Figure 5: example of 2D and 3D ultrasound imaging
Technological advances have had a significant impact on the evolution of ultrasound, thanks to improvement in image processing and probes ,. This is especially true for probe technology which has evolved from single element systems (mechanical sectorial probe) to linear array and finally real-time 3D systems.

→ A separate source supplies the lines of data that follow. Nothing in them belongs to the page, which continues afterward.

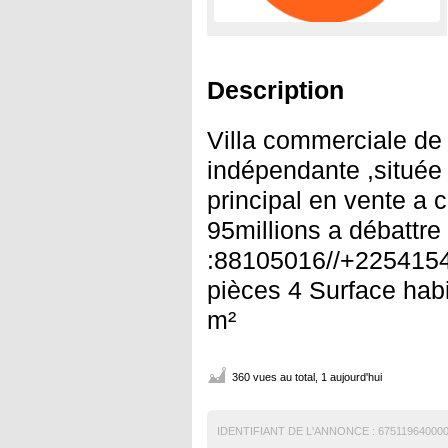
Description
Villa commerciale de
indépendante ,située
principal en vente a 
95millions a débattre 
:88105016//+225415
pièces 4 Surface hab
m²
360 vues au total, 1 aujourd'hui
IDENTIFIANT DE L'ANNONCE :
67511964000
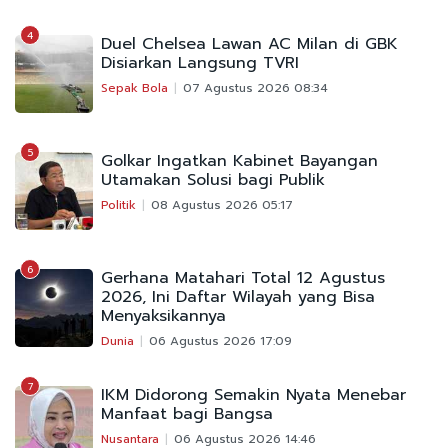
4
Duel Chelsea Lawan AC Milan di GBK
Disiarkan Langsung TVRI
Sepak Bola
07 Agustus 2026 08:34
5
Golkar Ingatkan Kabinet Bayangan
Utamakan Solusi bagi Publik
Politik
08 Agustus 2026 05:17
6
Gerhana Matahari Total 12 Agustus
2026, Ini Daftar Wilayah yang Bisa
Menyaksikannya
Dunia
06 Agustus 2026 17:09
7
IKM Didorong Semakin Nyata Menebar
Manfaat bagi Bangsa
Nusantara
06 Agustus 2026 14:46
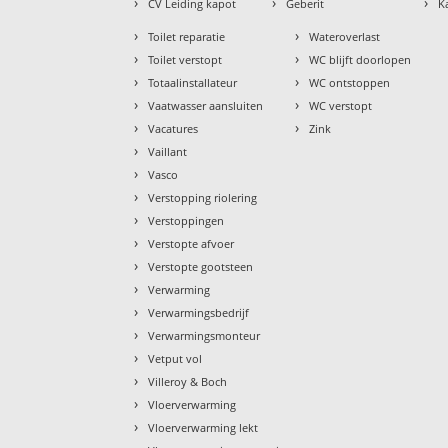
›
›
›
CV Leiding kapot
Geberit
K
›
›
Toilet reparatie
Wateroverlast
›
›
Toilet verstopt
WC blijft doorlopen
›
›
Totaalinstallateur
WC ontstoppen
›
›
Vaatwasser aansluiten
WC verstopt
›
›
Vacatures
Zink
›
Vaillant
›
Vasco
›
Verstopping riolering
›
Verstoppingen
›
Verstopte afvoer
›
Verstopte gootsteen
›
Verwarming
›
Verwarmingsbedrijf
›
Verwarmingsmonteur
›
Vetput vol
›
Villeroy & Boch
›
Vloerverwarming
›
Vloerverwarming lekt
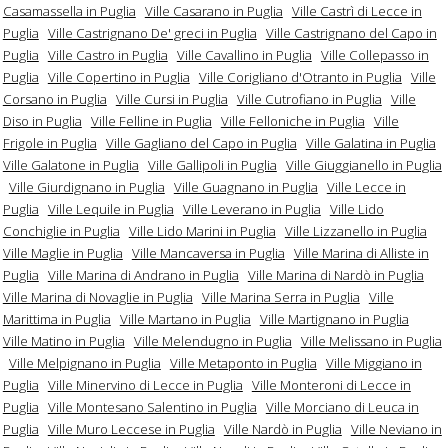
Casamassella in Puglia
Ville Casarano in Puglia
Ville Castrì di Lecce in
Puglia
Ville Castrignano De' greci in Puglia
Ville Castrignano del Capo in
Puglia
Ville Castro in Puglia
Ville Cavallino in Puglia
Ville Collepasso in
Puglia
Ville Copertino in Puglia
Ville Corigliano d'Otranto in Puglia
Ville
Corsano in Puglia
Ville Cursi in Puglia
Ville Cutrofiano in Puglia
Ville
Diso in Puglia
Ville Felline in Puglia
Ville Felloniche in Puglia
Ville
Frigole in Puglia
Ville Gagliano del Capo in Puglia
Ville Galatina in Puglia
Ville Galatone in Puglia
Ville Gallipoli in Puglia
Ville Giuggianello in Puglia
Ville Giurdignano in Puglia
Ville Guagnano in Puglia
Ville Lecce in
Puglia
Ville Lequile in Puglia
Ville Leverano in Puglia
Ville Lido
Conchiglie in Puglia
Ville Lido Marini in Puglia
Ville Lizzanello in Puglia
Ville Maglie in Puglia
Ville Mancaversa in Puglia
Ville Marina di Alliste in
Puglia
Ville Marina di Andrano in Puglia
Ville Marina di Nardò in Puglia
Ville Marina di Novaglie in Puglia
Ville Marina Serra in Puglia
Ville
Marittima in Puglia
Ville Martano in Puglia
Ville Martignano in Puglia
Ville Matino in Puglia
Ville Melendugno in Puglia
Ville Melissano in Puglia
Ville Melpignano in Puglia
Ville Metaponto in Puglia
Ville Miggiano in
Puglia
Ville Minervino di Lecce in Puglia
Ville Monteroni di Lecce in
Puglia
Ville Montesano Salentino in Puglia
Ville Morciano di Leuca in
Puglia
Ville Muro Leccese in Puglia
Ville Nardò in Puglia
Ville Neviano in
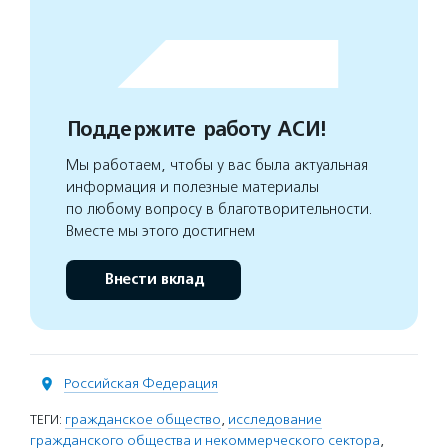
Поддержите работу АСИ!
Мы работаем, чтобы у вас была актуальная
информация и полезные материалы
по любому вопросу в благотворительности.
Вместе мы этого достигнем
Внести вклад
Российская Федерация
ТЕГИ:
гражданское общество
,
исследование
гражданского общества и некоммерческого сектора
,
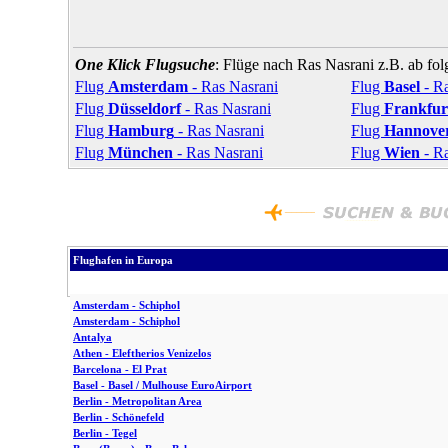
One Klick Flugsuche
: Flüge nach Ras Nasrani z.B. ab fo
Flug
Amsterdam
- Ras Nasrani
Flug
Basel
- Ra
Flug
Düsseldorf
- Ras Nasrani
Flug
Frankfur
Flug
Hamburg
- Ras Nasrani
Flug
Hannove
Flug
München
- Ras Nasrani
Flug
Wien
- Ra
Flughafen in Europa
Amsterdam - Schiphol
Amsterdam - Schiphol
Antalya
Athen - Eleftherios Venizelos
Barcelona - El Prat
Basel - Basel / Mulhouse EuroAirport
Berlin - Metropolitan Area
Berlin - Schönefeld
Berlin - Tegel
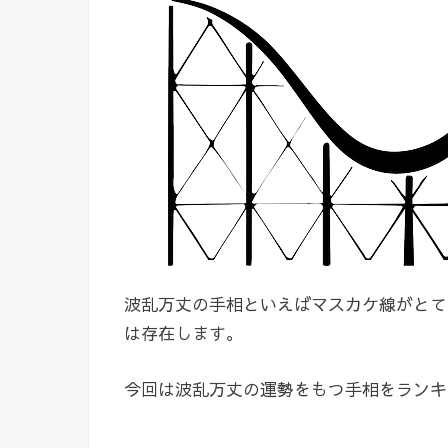
波乱万丈の手相といえばマスカケ線がとて
は存在します。
今回は波乱万丈の運勢をもつ手相をランキ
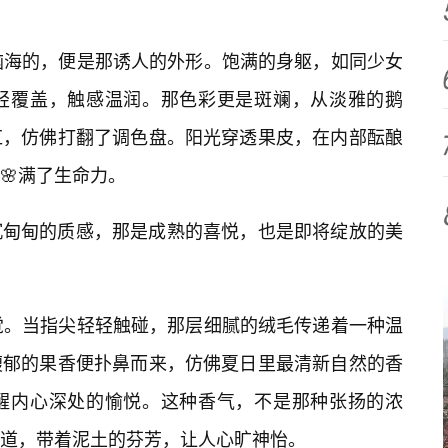
脑海的，便是那诱人的外形。饱满的身躯，如同少女
轻覆盖，触感温润。那色彩更是斑斓，从淡雅的鹅
红，仿佛打翻了调色盘。阳光穿透果皮，在内部酝酿
🌸满了生命力。
沉甸甸的质感，那是成熟的喜悦，也是即将绽放的美
觉。当指尖轻轻触碰，那层细腻的绒毛传递着一种温
馥郁的果香便扑鼻而来，仿佛夏日里最清新自然的香
醒内心深处的愉悦。这种香气，不是那种张扬的浓
道，带着泥土的芬芳，让人心旷神怡。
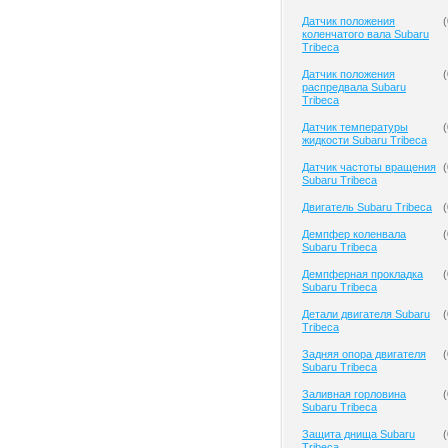
Датчик положения
(
коленчатого вала Subaru
Tribeca
Датчик положения
(
распредвала Subaru
Tribeca
Датчик температуры
(
жидкости Subaru Tribeca
Датчик частоты вращения
(
Subaru Tribeca
Двигатель Subaru Tribeca
(
Демпфер коленвала
(
Subaru Tribeca
Демпферная прокладка
(
Subaru Tribeca
Детали двигателя Subaru
(
Tribeca
Задняя опора двигателя
(
Subaru Tribeca
Заливная горловина
(
Subaru Tribeca
Защита днища Subaru
(
Tribeca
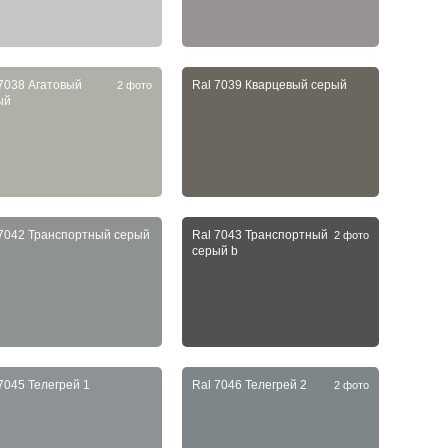
 7038 Агатовый
Ral 7039 Кварцевый серый
2 фото
ый
 7042 Транспортный серый
Ral 7043 Транспортный
2 фото
серый b
7045 Телегрей 1
Ral 7046 Телегрей 2
2 фото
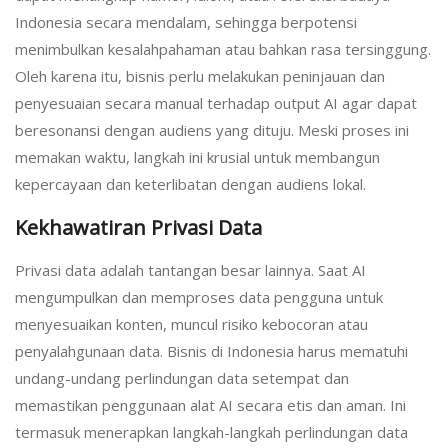
Indonesia secara mendalam, sehingga berpotensi
menimbulkan kesalahpahaman atau bahkan rasa tersinggung.
Oleh karena itu, bisnis perlu melakukan peninjauan dan
penyesuaian secara manual terhadap output AI agar dapat
beresonansi dengan audiens yang dituju. Meski proses ini
memakan waktu, langkah ini krusial untuk membangun
kepercayaan dan keterlibatan dengan audiens lokal.
Kekhawatiran Privasi Data
Privasi data adalah tantangan besar lainnya. Saat AI
mengumpulkan dan memproses data pengguna untuk
menyesuaikan konten, muncul risiko kebocoran atau
penyalahgunaan data. Bisnis di Indonesia harus mematuhi
undang-undang perlindungan data setempat dan
memastikan penggunaan alat AI secara etis dan aman. Ini
termasuk menerapkan langkah-langkah perlindungan data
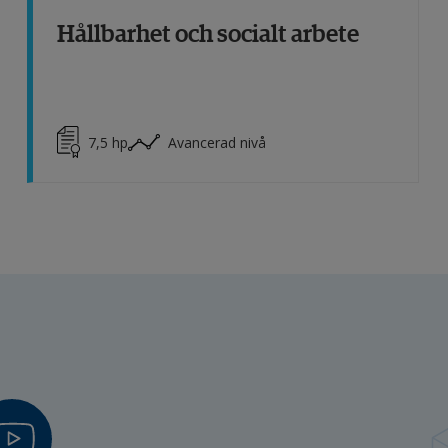
Hållbarhet och socialt arbete
7,5
hp
Avancerad nivå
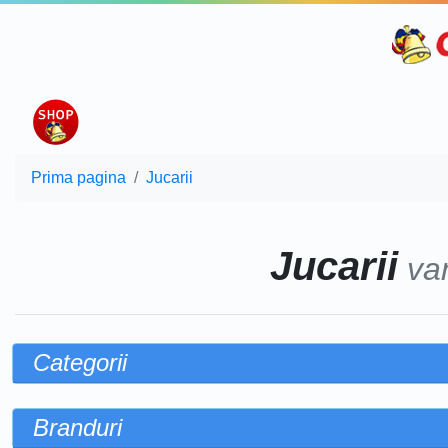
Prima pagina
Jucarii
Jucarii
va
Categorii
Branduri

More recently, probes compatible with smartphone have appeared (2009) ,. They can only be used with a Windows OS (Microsoft, Redmond, Washington). The main technological challenges to be overcome were the energy consumption of the battery and the speed of data transfer. Besides some new algorithms were required to display the image on a smartphone screen. A device has been approved by the Food and Drug Administration (FDA) in 2011 after clearing strict guidelines for medical applications ,. Nowadays, a diversity of specific probes has been developed functioning on frequencies from 2 to 18 MHz.
Medical use of ultrasound
Ultrasound allows the study of many organs in the abdomen, the pelvis, the neck (thyroid, liver, spleen, pancreas, kidney, bladder) as well as blood vessels, ligaments and the heart. It enables a more precise look at abnormalities (such as tumours, cysts and malformations) and to guide for taking samples (puncture).
- Litothripsy (disintegration of kidney stones)
- Heat treatment (ligaments, tendons...)
- High intensity focused ultrasound (surgery, eg. in the deep brain)
- Ultrasound (frame rate more than 30 images per second)
- Doppler imaging (measure the blood flow velocity), bone densitometry technique (200 kHz to 800 kHz)
Among various modalities of medical imaging, ultrasound is characterized by the non-ionizing nature of the acoustic waves (unlike X-ray or isotopic imaging). The absence of ionising radiations, potentially harmful for patients and staffs, conducts to less legal regulation of ultrasound devices use. Moreover the imaging properties of ultrasound imaging and the different safety context leads to promote this modality in various medical situations. (In France, imaging modality recommendations are summarized here.)
While percepted as one of the safest medical imaging modalities, the effects of transfered energy to the medium and the safety limits of ultrasounds uses are legitimate questions.